A Cross-Domain Benchmark for Active Learning

Thorben Werner,Johannes Burchert,Maximilian Stubbemann,Lars Schmidt-Thieme
2024-08-01
Abstract:Active Learning (AL) deals with identifying the most informative samples for labeling to reduce data annotation costs for supervised learning tasks. AL research suffers from the fact that lifts from literature generalize poorly and that only a small number of repetitions of experiments are conducted. To overcome these obstacles, we propose \emph{CDALBench}, the first active learning benchmark which includes tasks in computer vision, natural language processing and tabular learning. Furthermore, by providing an efficient, greedy oracle, \emph{CDALBench} can be evaluated with 50 runs for each experiment. We show, that both the cross-domain character and a large amount of repetitions are crucial for sophisticated evaluation of AL research. Concretely, we show that the superiority of specific methods varies over the different domains, making it important to evaluate Active Learning with a cross-domain benchmark. Additionally, we show that having a large amount of runs is crucial. With only conducting three runs as often done in the literature, the superiority of specific methods can strongly vary with the specific runs. This effect is so strong, that, depending on the seed, even a well-established method's performance can be significantly better and significantly worse than random for the same dataset.
Machine Learning
What problem does this paper attempt to address?
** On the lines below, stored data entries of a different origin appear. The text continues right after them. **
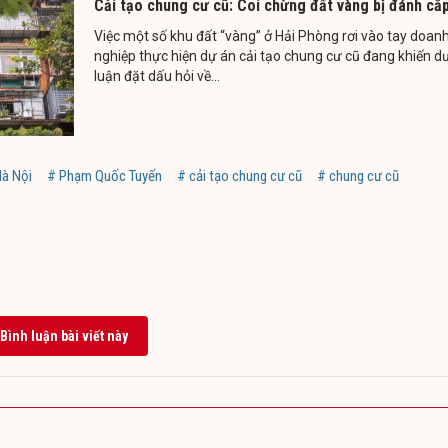
Cải tạo chung cư cũ: Coi chừng đất vàng bị đánh cắ
Việc một số khu đất “vàng” ở Hải Phòng rơi vào tay doan
nghiệp thực hiện dự án cải tạo chung cư cũ đang khiến d
luận đặt dấu hỏi về...
Hà Nội
# Phạm Quốc Tuyến
# cải tạo chung cư cũ
# chung cư cũ
Bình luận bài viết này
The paper attempts to address the issue that existing methods in Active Learning (AL) research have poor generalization capabilities across different domains, and the reliability of results is low due to insufficient experimental repetitions. Specifically: 1. **Domain Generalization Issue**: Existing active learning methods are often evaluated only in a specific domain (such as computer vision or natural language processing), making it difficult to generalize their performance to other domains. Therefore, a cross-domain benchmark is needed to evaluate the performance of these methods in different application areas. 2. **Insufficient Experimental Repetitions**: Many studies, due to computational resource limitations, typically conduct only a small number of experimental repetitions (e.g., 3 times), leading to high variance in results and making it difficult to draw meaningful conclusions. For example, some methods may perform worse than random selection under certain random seeds, while significantly outperforming random selection in other cases. To address these issues, the authors propose **CDALBench**, a benchmark framework for active learning that includes multiple domains such as computer vision, natural language processing, and tabular data. By providing a large number of experimental repetitions (50 times per experiment), CDALBench can more accurately evaluate the performance of different active learning methods and reveal performance differences across different domains. Additionally, the authors propose an efficient greedy algorithm to approximate the optimal solution (oracle), further improving the accuracy of the evaluation.